I have been using snowplow scala SDK and Python SDK to convert TSV enriched events into JSON.
Now the issue is that the created JSON is not getting converted back to the Snowplow Event object itself.
In the case of Python SDK -
It basically transforms the TSV event into JSON (check this - Python Analytics SDK Event Transformer · snowplow/snowplow Wiki · GitHub) with flattening the self-describing Json and then this cannot be converted back to snowplow event using the implicit encoder and decoder from scala SDK.
and I didn’t found any method for the same in the python SDK.
Now in case of using Scala-SDK -
The generated JSON is able to convert back to the object if we are not parsing it while flattening the JSON’s.
sample code that I tried -
val snowEvent: Event = Event.parse(page_view_tsv_format).getOrElse(throw new RuntimeException("not able to parse"))
println("got the event obejct" + snowEvent)
val snowJsonFormat = snowEvent.toJson(lossy = false)

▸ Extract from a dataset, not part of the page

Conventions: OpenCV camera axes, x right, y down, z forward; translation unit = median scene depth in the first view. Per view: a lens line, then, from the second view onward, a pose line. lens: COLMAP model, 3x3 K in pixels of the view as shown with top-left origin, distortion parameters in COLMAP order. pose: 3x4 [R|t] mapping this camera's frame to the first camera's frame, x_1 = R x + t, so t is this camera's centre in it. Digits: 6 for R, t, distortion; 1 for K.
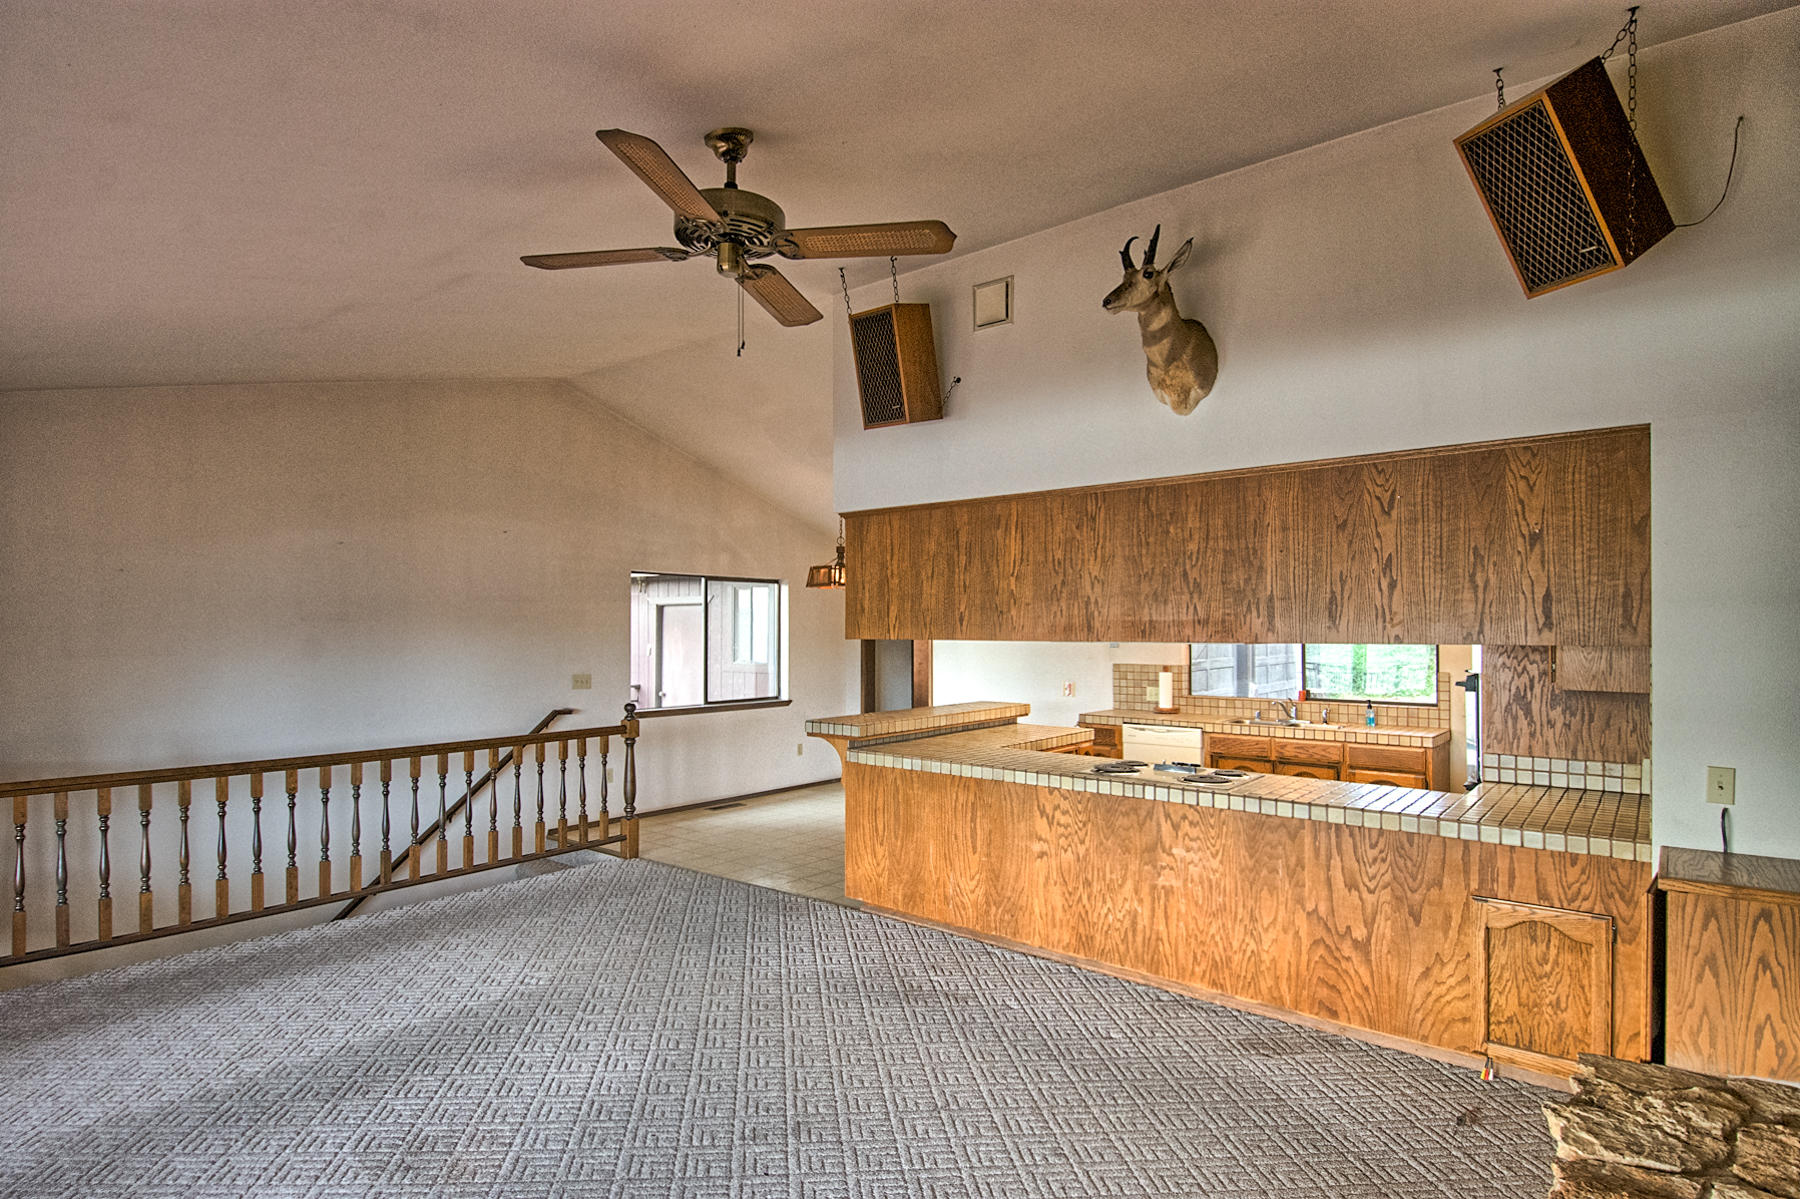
lens RADIAL K [[935.4, 0, 935.1], [0, 935.4, 617.9], [0, 0, 1]] dist [0.003363, -0.028830]
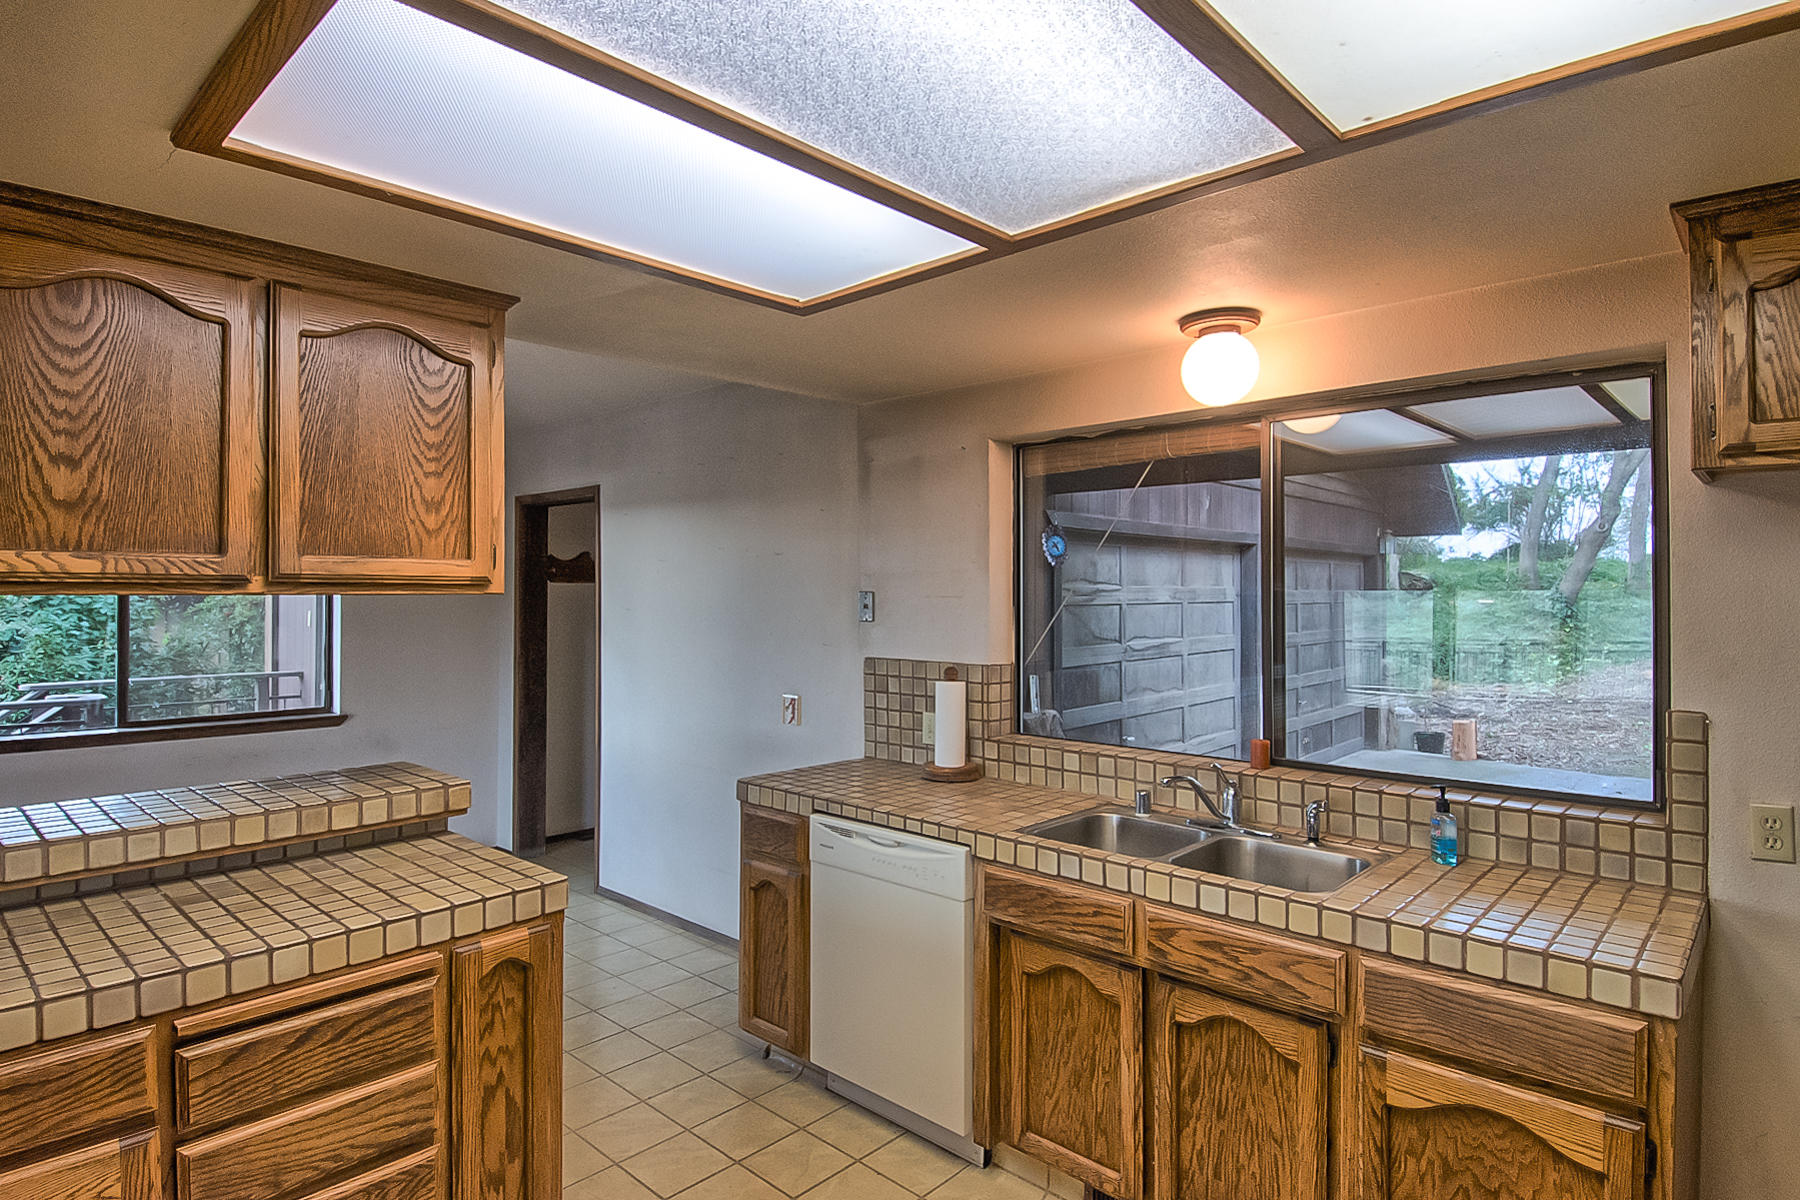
lens RADIAL K [[984.6, 0, 896.4], [0, 984.6, 575.7], [0, 0, 1]] dist [0.002339, -0.034300]
pose [[0.996175, -0.000844, -0.087377, 0.292232], [0.000247, 0.999977, -0.006843, 0.014297], [0.087381, 0.006795, 0.996152, 0.614791]]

println("converted successfully it into json " + snowJsonFormat)
**// now converting it back to the Event Object, This will work**
val jsonToEvent = parser.decode[Event](snowJsonFormat.toString)
But if in the above example itself if we convert it with
val snowJsonFormat = snowEvent.toJson(lossy = true) and then try to convert it back -
here it gives error -
Left(DecodingFailure(Attempt to decode value on failed cursor, List(DownField(contexts))))
I’m not sure we ever instrumented a method to transform the data back from a JSON to a TSV event, but perhaps I’m wrong - is there some example somewhere in the documentation and/or code that led you to the suggestion that this was possible? If so can you point me to it so I can take a look?
In either case, my instinct is to ask why you would like to do this? It’s not a use case I’ve seen anyone need before, and so if I wonder whether your goal can be achieved elsewhere.
(For context, the Analytics SDK’s are typically used when consuming data from the enriched stream, for example in building a real-time application. Typically once it’s in JSON format it doesn’t need to go back to TSV in that world - TSV is usually consumed by the loaders.)
Fair point - I didn’t mean to suggest that there isn’t a possible use case, just that I haven’t come across one - so I wonder if we can skin this particular cat some other way.
Your use case makes sense - but to play devil’s advocate, I have a gut feeling that the ideal way to support this kind of behaviour in the longer term is to make the enrichment component of the pipeline itself more extensible and flexible?
I’m thinking of a ‘plugin’ style enrichment, where one would write their own enrichment module and drop it into the pipeline. Perhaps this doesn’t play well with some of our design principles.
I guess it just feels a bit complicated to instrument what you’ve outlined, because all of the loaders now depend on schemas - so if you’re transforming the events in-between there’s potential complication there.